The victim attempted to contact a friend in an attempt to go home.

Afraid that the victim might try to run, Thandiwe forced her to dress in “amadaki” attire so that the matrimony could be formalised.

When she protested, Thandiwe exclaimed that she had wasted money by bringing her from the Eastern Cape to Cape Town.

The exchange of money was vital for the state to prove the human trafficking charge.

Thandiwe also said that “no makoti will go to school” when the victim pleaded to be allowed to attend school.

When she was eventually allowed to attend school, the brave victim told the staff about her ordeal. She was taken to a safe house, but the next day Gudwana went to the school looking for his “wife”. He ran away when a school employee threatened to call the police.

The school employee received a visit from a furious Thandiwe that Saturday, after her son was arrested. She swore at her, saying the complainant was her daughter-in-law and that she was married to her son.

In her heads of argument, state prosecutor Adv Maria Marshall explained that according to customary law, the practice of ukuthwala was an irregular method for commencing negotiations between families of the intended bride and groom directed at the conclusion of a customary marriage but that it was not a means of marriage in itself.

So, what exactly is ukuthwala?

According to Marshall’s heads of argument, the core elements of the traditional conception of ukuthwala included that:

  • Both parties must be of marriageable age (usually determined with reference to sexual maturity rather than purely age);
  • Both parties must consent to the ukuthwala (though the woman’s consent may be obtained after ‘abduction’, it is usually obtained in advance as part of a pact between willing lovers, and the woman’s protestations will be dramatised as a sign of modesty);
  • The mock abduction occurs at dusk;
  • The woman must be placed in the safe custody of the women in the man’s homestead;
  • Sex is strictly prohibited;
  • The man’s family must send an envoy to the woman’s family to advise them of the ukuthwala and to open lobola negotiations.

“On the other hand there is the aberration of the traditional conception, which permits rape and abduction,” argued Marshall.

“Where young girls are often forced into unions with their abductors, sometimes with the complicity of their families, who are paid 'lobola' upfront. These girls are abducted, raped and beaten in an effort to bring them into submission as wives,” said Marshall.

“This practice is a severe and impermissible violation of women’s and children’s basic rights to dignity, equality, life, freedom and security of the person, and freedom from slavery,” she said.
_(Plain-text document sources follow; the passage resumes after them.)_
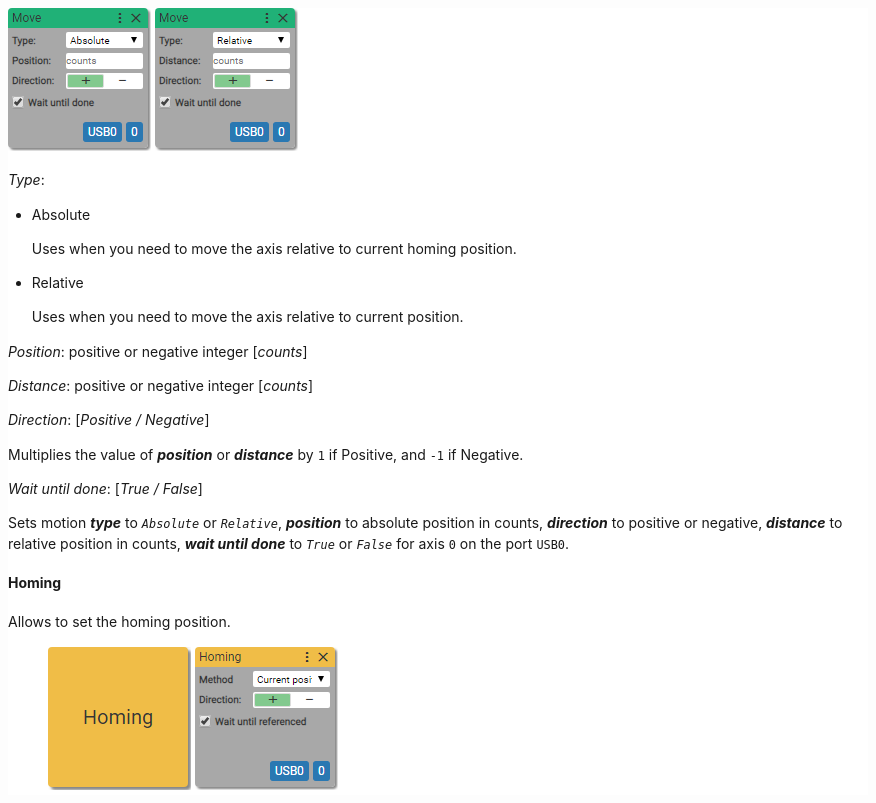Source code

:   <img src="assets/blocks/move_2.png" alt="Move block"/>
  <img src="assets/blocks/move_3.png" alt="Move block"/>
</figure>

*Type*:
+ Absolute

  Uses when you need to move the axis relative to current homing position.

+ Relative

  Uses when you need to move the axis relative to current position.

*Position*: positive or negative integer [*counts*]

*Distance*: positive or negative integer [*counts*]

*Direction*: [*Positive / Negative*]

Multiplies the value of ***position*** or ***distance*** by `1` if Positive, and `-1` if Negative.

*Wait until done*: [*True / False*]

Sets motion ***type*** to *`Absolute`* or *`Relative`*, ***position*** to absolute position in counts, ***direction*** to positive or negative, ***distance*** to relative position in counts, ***wait until done*** to *`True`* or *`False`* for axis `0` on the port `USB0`.

#### Homing

Allows to set the homing position.

<figure>
  <img src="assets/blocks/homing_1.png" alt="Homing tile"/>
  <img src="assets/blocks/homing_2.png" alt="Homing block"/>
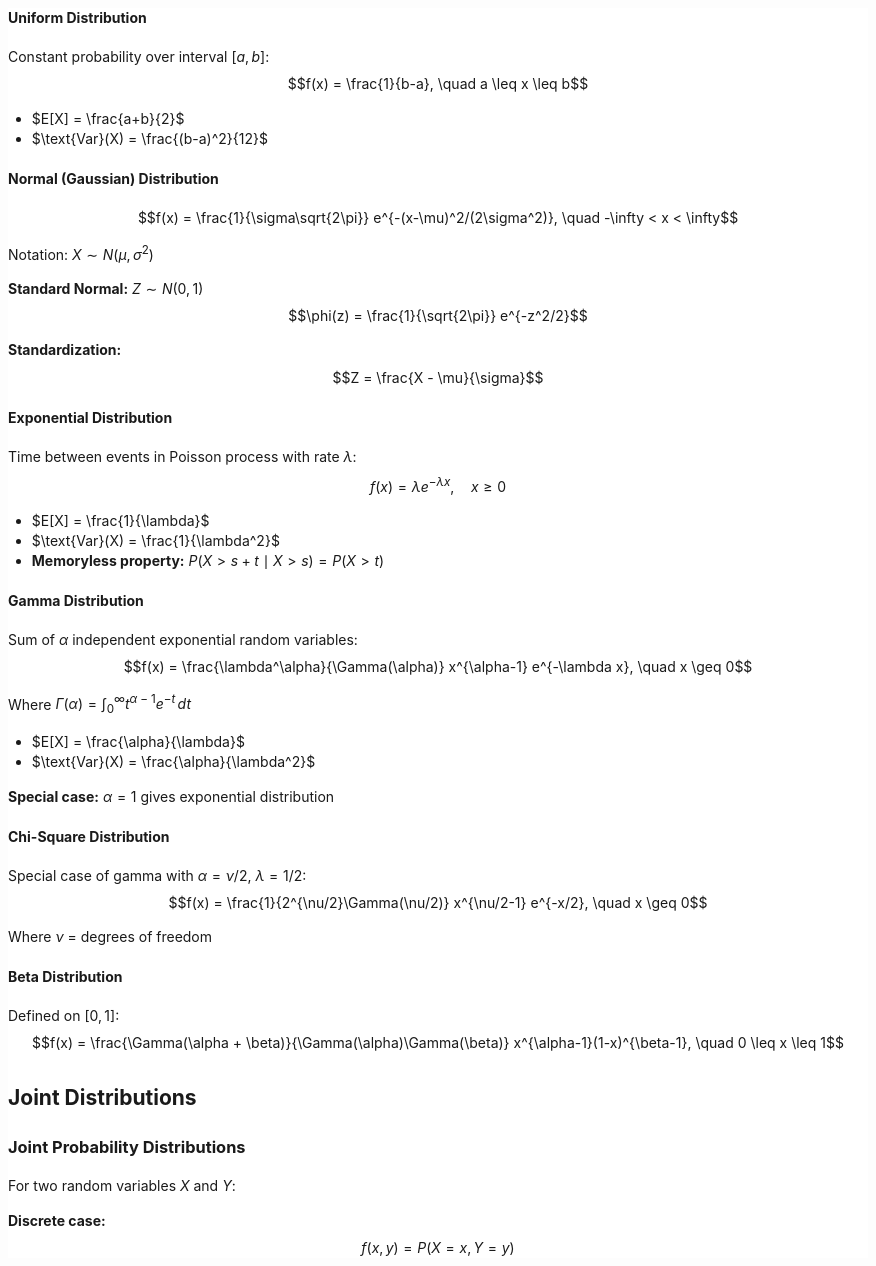 #### Uniform Distribution
Constant probability over interval $[a, b]$:
$$f(x) = \frac{1}{b-a}, \quad a \leq x \leq b$$

- $E[X] = \frac{a+b}{2}$
- $\text{Var}(X) = \frac{(b-a)^2}{12}$

#### Normal (Gaussian) Distribution
$$f(x) = \frac{1}{\sigma\sqrt{2\pi}} e^{-(x-\mu)^2/(2\sigma^2)}, \quad -\infty < x < \infty$$

Notation: $X \sim N(\mu, \sigma^2)$

**Standard Normal:** $Z \sim N(0, 1)$
$$\phi(z) = \frac{1}{\sqrt{2\pi}} e^{-z^2/2}$$

**Standardization:**
$$Z = \frac{X - \mu}{\sigma}$$

#### Exponential Distribution
Time between events in Poisson process with rate $\lambda$:
$$f(x) = \lambda e^{-\lambda x}, \quad x \geq 0$$

- $E[X] = \frac{1}{\lambda}$
- $\text{Var}(X) = \frac{1}{\lambda^2}$
- **Memoryless property:** $P(X > s+t \mid X > s) = P(X > t)$

#### Gamma Distribution
Sum of $\alpha$ independent exponential random variables:
$$f(x) = \frac{\lambda^\alpha}{\Gamma(\alpha)} x^{\alpha-1} e^{-\lambda x}, \quad x \geq 0$$

Where $\Gamma(\alpha) = \int_0^\infty t^{\alpha-1} e^{-t}\,dt$

- $E[X] = \frac{\alpha}{\lambda}$
- $\text{Var}(X) = \frac{\alpha}{\lambda^2}$

**Special case:** $\alpha = 1$ gives exponential distribution

#### Chi-Square Distribution
Special case of gamma with $\alpha = \nu/2$, $\lambda = 1/2$:
$$f(x) = \frac{1}{2^{\nu/2}\Gamma(\nu/2)} x^{\nu/2-1} e^{-x/2}, \quad x \geq 0$$

Where $\nu$ = degrees of freedom

#### Beta Distribution
Defined on $[0, 1]$:
$$f(x) = \frac{\Gamma(\alpha + \beta)}{\Gamma(\alpha)\Gamma(\beta)} x^{\alpha-1}(1-x)^{\beta-1}, \quad 0 \leq x \leq 1$$

## Joint Distributions

### Joint Probability Distributions
For two random variables $X$ and $Y$:

**Discrete case:**
$$f(x, y) = P(X = x, Y = y)$$
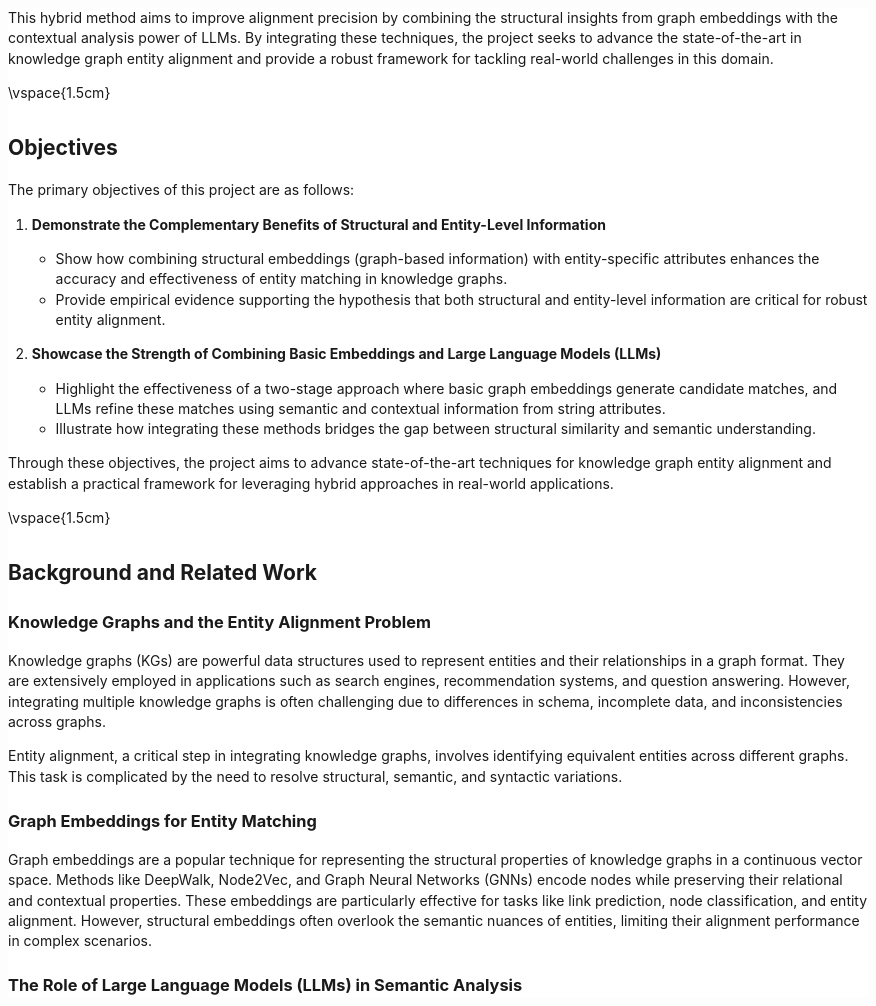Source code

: This hybrid method aims to improve alignment precision by combining the structural insights from graph embeddings with the contextual analysis power of LLMs. By integrating these techniques, the project seeks to advance the state-of-the-art in knowledge graph entity alignment and provide a robust framework for tackling real-world challenges in this domain.

\vspace{1.5cm}

## Objectives

The primary objectives of this project are as follows:

1. **Demonstrate the Complementary Benefits of Structural and Entity-Level Information**
   - Show how combining structural embeddings (graph-based information) with entity-specific attributes enhances the accuracy and effectiveness of entity matching in knowledge graphs.
   - Provide empirical evidence supporting the hypothesis that both structural and entity-level information are critical for robust entity alignment.

2. **Showcase the Strength of Combining Basic Embeddings and Large Language Models (LLMs)**
   - Highlight the effectiveness of a two-stage approach where basic graph embeddings generate candidate matches, and LLMs refine these matches using semantic and contextual information from string attributes.
   - Illustrate how integrating these methods bridges the gap between structural similarity and semantic understanding.

Through these objectives, the project aims to advance state-of-the-art techniques for knowledge graph entity alignment and establish a practical framework for leveraging hybrid approaches in real-world applications.

\vspace{1.5cm}

## Background and Related Work

### Knowledge Graphs and the Entity Alignment Problem

Knowledge graphs (KGs) are powerful data structures used to represent entities and their relationships in a graph format. They are extensively employed in applications such as search engines, recommendation systems, and question answering. However, integrating multiple knowledge graphs is often challenging due to differences in schema, incomplete data, and inconsistencies across graphs.

Entity alignment, a critical step in integrating knowledge graphs, involves identifying equivalent entities across different graphs. This task is complicated by the need to resolve structural, semantic, and syntactic variations.

### Graph Embeddings for Entity Matching

Graph embeddings are a popular technique for representing the structural properties of knowledge graphs in a continuous vector space. Methods like DeepWalk, Node2Vec, and Graph Neural Networks (GNNs) encode nodes while preserving their relational and contextual properties. These embeddings are particularly effective for tasks like link prediction, node classification, and entity alignment. However, structural embeddings often overlook the semantic nuances of entities, limiting their alignment performance in complex scenarios.

### The Role of Large Language Models (LLMs) in Semantic Analysis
Pillay said that though the accused maintained that they were not guilty, their evasiveness during cross-examination showed that they knew what they were doing was wrong and displayed a lack of remorse.

Gudwana was sentenced to 25 years in jail for human trafficking, 25 years for rape, three years for kidnapping, and another two for assault with intent to cause grievous bodily harm. The sentences will run concurrently, meaning Gudwana may only serve 25 years' direct imprisonment.

Bangi was sentenced to 12 years' direct imprisonment for human trafficking.

Thandiwe received a 10-year sentence for human trafficking and kidnapping.

All the accused are expected to appeal against their sentences.